When you work at universities, you work alongside the best, most cutting-edge innovators. Institutions have in their computer science departments and business schools, the people who are designing the newest technology. Working in a research institution, I work with the people who are thinking about the next way that technology will change. It is a privilege to work in a research-led organisation. I have been very lucky to work in universities where people are setting the standards and thinking about the technology of tomorrow.

Is there anything in your work you wish you could do more of?
It would be great to disrupt some of the historical, structural inequalities and get more women into the areas of ed-tech, where they are under-represented. That would bring us new thinking in software engineering, VR design, AV tech, drone camerawork and the internet of things. I would disaggregate all our datasets for gender to better understand our users’ experiences and use our lecture recordings of women speakers to better train voice-recognition software. It is very important that the development of educational technology is informed by the most up-to-date thinking about bias and ethics. We could spend more time at institutional level thinking about that.

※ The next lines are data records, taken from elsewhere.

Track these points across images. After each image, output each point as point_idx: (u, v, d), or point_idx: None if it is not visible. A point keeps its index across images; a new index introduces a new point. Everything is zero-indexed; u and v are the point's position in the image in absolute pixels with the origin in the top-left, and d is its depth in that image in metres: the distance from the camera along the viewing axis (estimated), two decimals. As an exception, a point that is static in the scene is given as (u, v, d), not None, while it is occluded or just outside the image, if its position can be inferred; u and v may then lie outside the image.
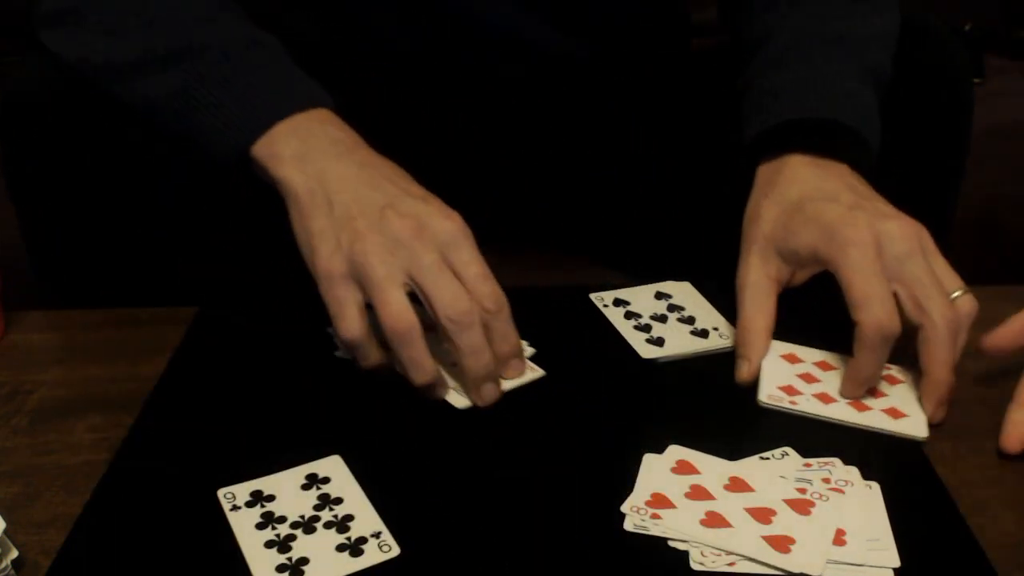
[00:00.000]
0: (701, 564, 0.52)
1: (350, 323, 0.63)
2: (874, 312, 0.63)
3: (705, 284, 0.78)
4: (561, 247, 0.96)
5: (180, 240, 0.80)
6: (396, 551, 0.53)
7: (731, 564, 0.52)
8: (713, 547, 0.53)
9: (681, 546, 0.53)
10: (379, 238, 0.63)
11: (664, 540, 0.54)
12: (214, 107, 0.70)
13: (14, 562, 0.52)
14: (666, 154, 0.91)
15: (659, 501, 0.56)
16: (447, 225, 0.65)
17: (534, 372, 0.68)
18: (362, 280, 0.63)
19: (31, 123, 0.76)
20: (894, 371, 0.67)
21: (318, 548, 0.53)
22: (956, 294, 0.66)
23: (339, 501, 0.56)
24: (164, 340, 0.72)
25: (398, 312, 0.62)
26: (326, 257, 0.64)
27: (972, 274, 0.76)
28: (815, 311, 0.70)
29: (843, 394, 0.65)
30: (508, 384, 0.66)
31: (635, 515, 0.55)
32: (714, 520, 0.54)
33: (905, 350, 0.66)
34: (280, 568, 0.52)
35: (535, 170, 0.93)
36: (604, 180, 0.93)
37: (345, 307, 0.63)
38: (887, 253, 0.64)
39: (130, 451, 0.61)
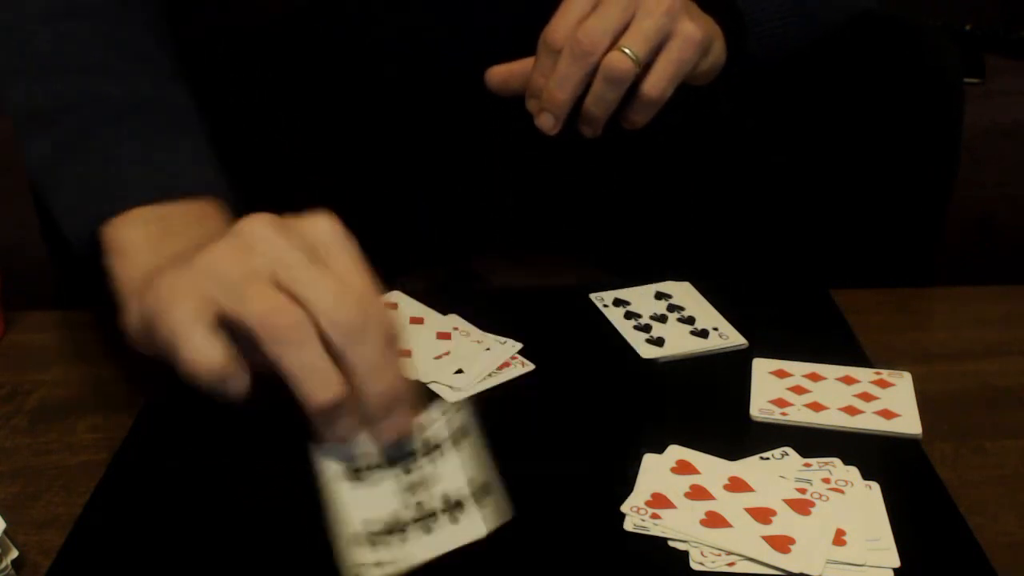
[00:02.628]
0: (701, 564, 0.52)
1: (203, 348, 0.48)
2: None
3: (705, 284, 0.78)
4: (561, 247, 0.96)
5: None
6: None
7: (731, 564, 0.52)
8: (713, 547, 0.53)
9: (681, 546, 0.53)
10: (226, 242, 0.49)
11: (664, 540, 0.54)
12: (65, 183, 0.60)
13: (14, 562, 0.52)
14: (666, 154, 0.91)
15: (659, 501, 0.56)
16: (317, 220, 0.51)
17: (525, 366, 0.68)
18: (218, 294, 0.48)
19: None
20: (884, 375, 0.67)
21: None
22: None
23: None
24: (164, 340, 0.72)
25: (274, 302, 0.46)
26: (164, 289, 0.49)
27: (972, 274, 0.76)
28: (802, 329, 0.70)
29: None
30: (497, 379, 0.66)
31: (635, 515, 0.55)
32: (714, 520, 0.54)
33: (902, 352, 0.66)
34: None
35: (535, 170, 0.93)
36: (604, 180, 0.93)
37: (193, 328, 0.48)
38: None
39: (130, 451, 0.61)
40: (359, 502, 0.49)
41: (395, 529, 0.49)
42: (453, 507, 0.50)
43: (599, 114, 0.67)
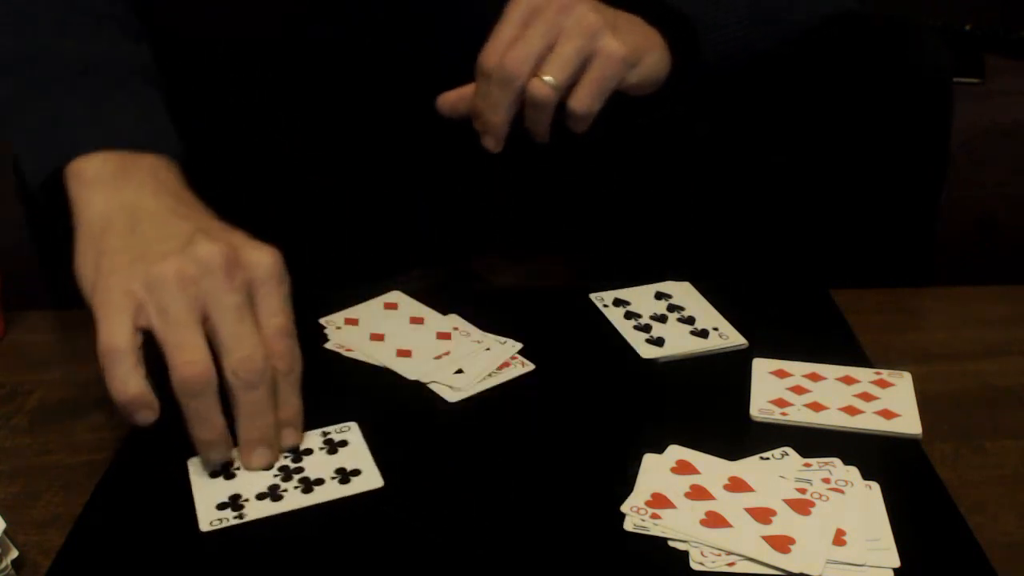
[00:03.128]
0: (701, 564, 0.52)
1: (115, 338, 0.55)
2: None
3: (705, 284, 0.78)
4: (562, 247, 0.96)
5: None
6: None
7: (731, 564, 0.52)
8: (713, 547, 0.53)
9: (681, 546, 0.53)
10: (181, 262, 0.55)
11: (664, 540, 0.54)
12: (33, 125, 0.65)
13: (14, 562, 0.52)
14: (666, 154, 0.91)
15: (659, 501, 0.56)
16: (262, 258, 0.58)
17: (524, 366, 0.69)
18: (154, 308, 0.55)
19: None
20: (884, 375, 0.67)
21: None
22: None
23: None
24: (164, 340, 0.72)
25: (195, 358, 0.54)
26: (111, 273, 0.56)
27: (972, 274, 0.76)
28: (802, 329, 0.71)
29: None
30: (497, 379, 0.66)
31: (635, 515, 0.55)
32: (714, 520, 0.54)
33: (902, 352, 0.66)
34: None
35: (535, 171, 0.93)
36: (604, 180, 0.93)
37: (114, 321, 0.55)
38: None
39: (130, 451, 0.61)
40: None
41: None
42: None
43: (537, 130, 0.70)
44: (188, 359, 0.54)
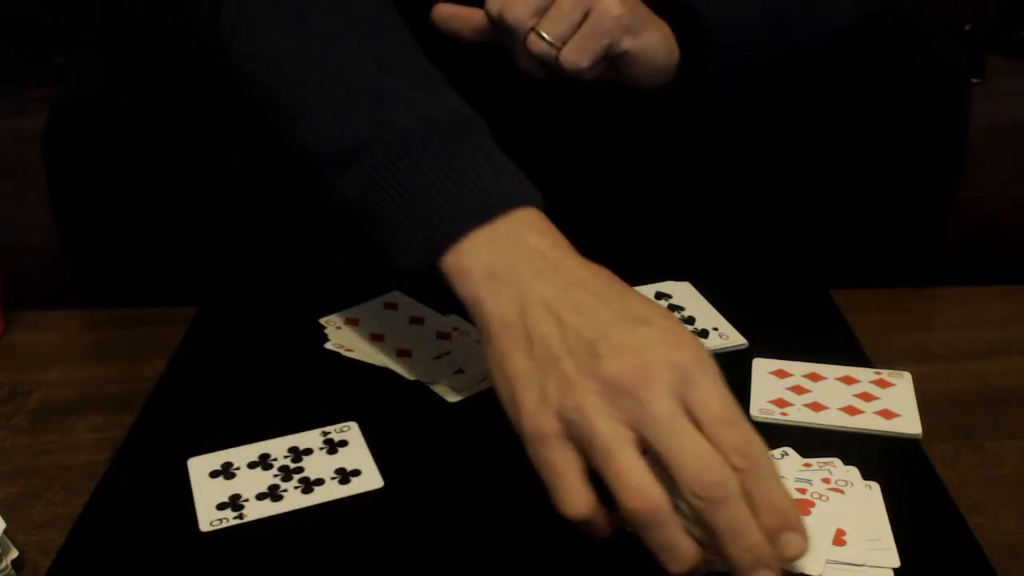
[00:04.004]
0: None
1: (575, 497, 0.49)
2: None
3: (705, 284, 0.78)
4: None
5: (195, 239, 0.81)
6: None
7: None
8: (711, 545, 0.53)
9: None
10: (594, 385, 0.49)
11: None
12: (387, 219, 0.58)
13: (14, 562, 0.52)
14: (666, 155, 0.91)
15: None
16: (677, 357, 0.50)
17: None
18: (582, 442, 0.49)
19: (76, 131, 0.78)
20: (884, 375, 0.67)
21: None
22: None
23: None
24: (164, 340, 0.72)
25: (639, 487, 0.47)
26: (532, 412, 0.51)
27: (973, 274, 0.76)
28: (802, 329, 0.71)
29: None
30: None
31: None
32: None
33: (902, 352, 0.66)
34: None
35: (535, 171, 0.93)
36: (604, 180, 0.93)
37: (566, 477, 0.50)
38: None
39: (130, 451, 0.61)
40: None
41: None
42: None
43: (534, 71, 0.69)
44: (634, 487, 0.48)
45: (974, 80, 1.39)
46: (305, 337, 0.72)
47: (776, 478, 0.49)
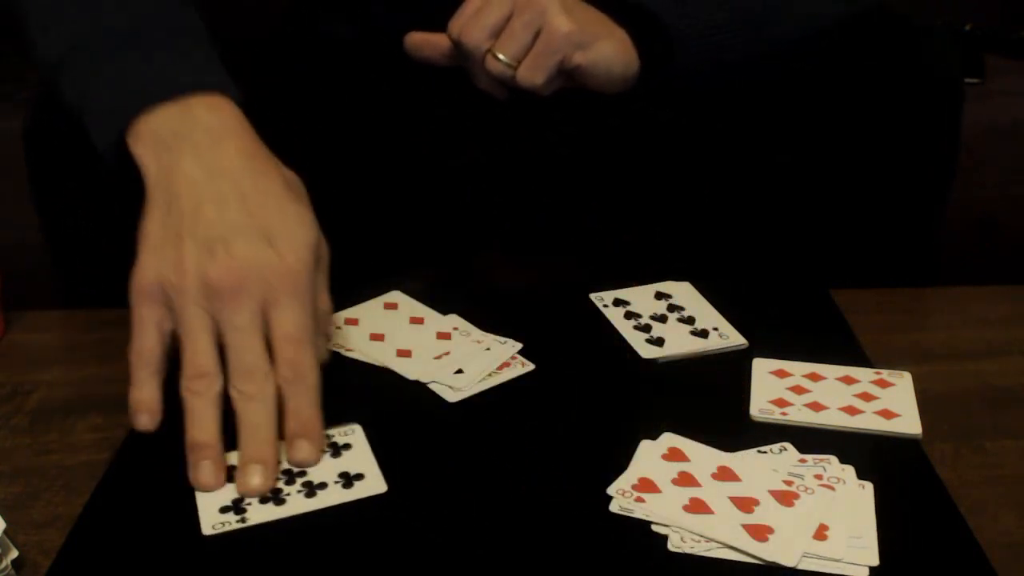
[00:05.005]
0: (679, 548, 0.52)
1: (144, 342, 0.59)
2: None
3: (705, 284, 0.78)
4: (561, 247, 0.96)
5: None
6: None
7: (708, 549, 0.52)
8: (691, 532, 0.53)
9: (663, 530, 0.54)
10: (198, 280, 0.58)
11: (648, 523, 0.54)
12: (94, 91, 0.65)
13: (14, 562, 0.52)
14: (666, 154, 0.91)
15: (645, 485, 0.56)
16: (274, 281, 0.58)
17: (524, 366, 0.69)
18: (173, 311, 0.59)
19: (58, 126, 0.77)
20: (884, 375, 0.67)
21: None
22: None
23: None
24: (164, 340, 0.72)
25: (203, 362, 0.58)
26: (143, 269, 0.60)
27: (973, 274, 0.76)
28: (802, 329, 0.71)
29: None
30: (497, 379, 0.67)
31: (620, 498, 0.55)
32: (696, 506, 0.55)
33: (902, 352, 0.66)
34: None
35: (535, 170, 0.93)
36: (605, 180, 0.93)
37: (146, 329, 0.59)
38: None
39: (130, 451, 0.61)
40: None
41: None
42: None
43: (495, 92, 0.75)
44: (196, 359, 0.58)
45: (974, 80, 1.39)
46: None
47: (312, 394, 0.59)
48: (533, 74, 0.71)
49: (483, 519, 0.56)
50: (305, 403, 0.59)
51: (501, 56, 0.71)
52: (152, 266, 0.59)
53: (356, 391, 0.67)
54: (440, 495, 0.57)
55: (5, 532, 0.52)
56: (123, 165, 0.64)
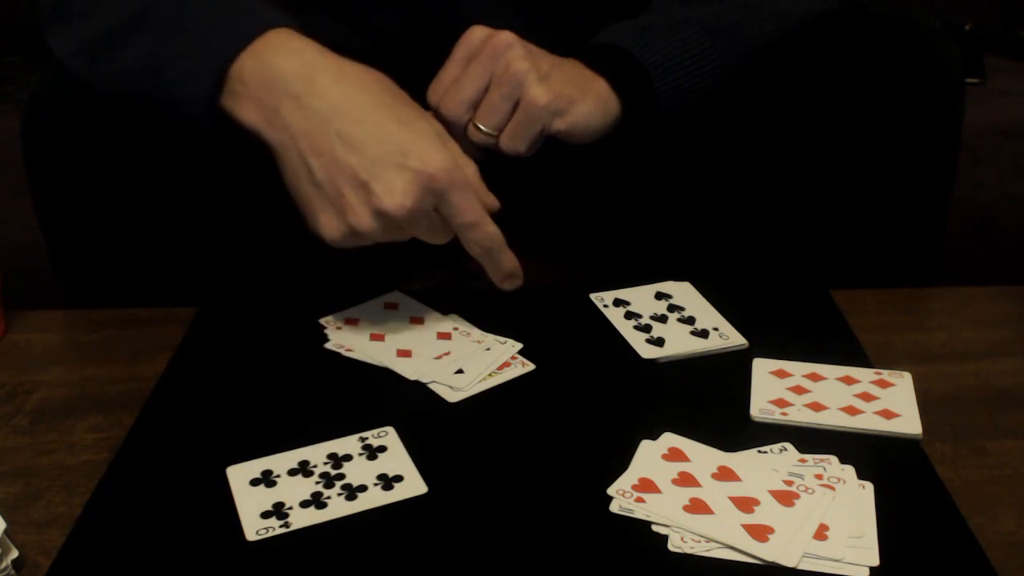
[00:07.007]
0: (679, 548, 0.53)
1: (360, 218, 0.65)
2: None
3: (705, 284, 0.78)
4: (561, 248, 0.96)
5: (192, 239, 0.81)
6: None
7: (708, 549, 0.52)
8: (691, 532, 0.53)
9: (663, 530, 0.54)
10: (372, 213, 0.65)
11: (648, 523, 0.54)
12: (173, 60, 0.69)
13: (14, 562, 0.52)
14: (666, 154, 0.91)
15: (645, 485, 0.56)
16: (433, 185, 0.65)
17: (525, 366, 0.69)
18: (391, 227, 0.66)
19: (55, 124, 0.77)
20: (884, 375, 0.67)
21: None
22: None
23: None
24: (164, 340, 0.72)
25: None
26: (326, 226, 0.66)
27: (973, 274, 0.76)
28: (802, 329, 0.71)
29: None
30: (497, 379, 0.67)
31: (620, 498, 0.56)
32: (697, 507, 0.55)
33: (902, 352, 0.66)
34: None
35: (535, 170, 0.93)
36: (605, 180, 0.93)
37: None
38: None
39: (130, 451, 0.61)
40: None
41: None
42: None
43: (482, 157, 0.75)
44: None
45: (975, 80, 1.40)
46: (305, 337, 0.72)
47: (498, 246, 0.69)
48: (516, 143, 0.73)
49: (483, 519, 0.56)
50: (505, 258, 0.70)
51: (482, 127, 0.73)
52: (333, 220, 0.66)
53: (356, 391, 0.67)
54: (440, 495, 0.57)
55: (5, 532, 0.52)
56: (214, 117, 0.69)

Of what are you most proud?
The University of Edinburgh has an excellent reputation, my educational technology teams are one of the most expert groups in any university. We have attracted amazing talent. When people look to work in a tech role at this university you can see a lot of positive messages about the experience of working here and the kinds of things we do.

Do you have a hero or heroine?
I have had some very amazing bosses and mentors. Having a mentor and being a mentor is a very important thing to do. It’s also important to be visible and to celebrate the women who blazed the trail before us. One of the things I am very pleased about is that we have recently named the boardrooms, training rooms, services and data centres after pioneering women and we continue to celebrate Ada Lovelace Day across the university.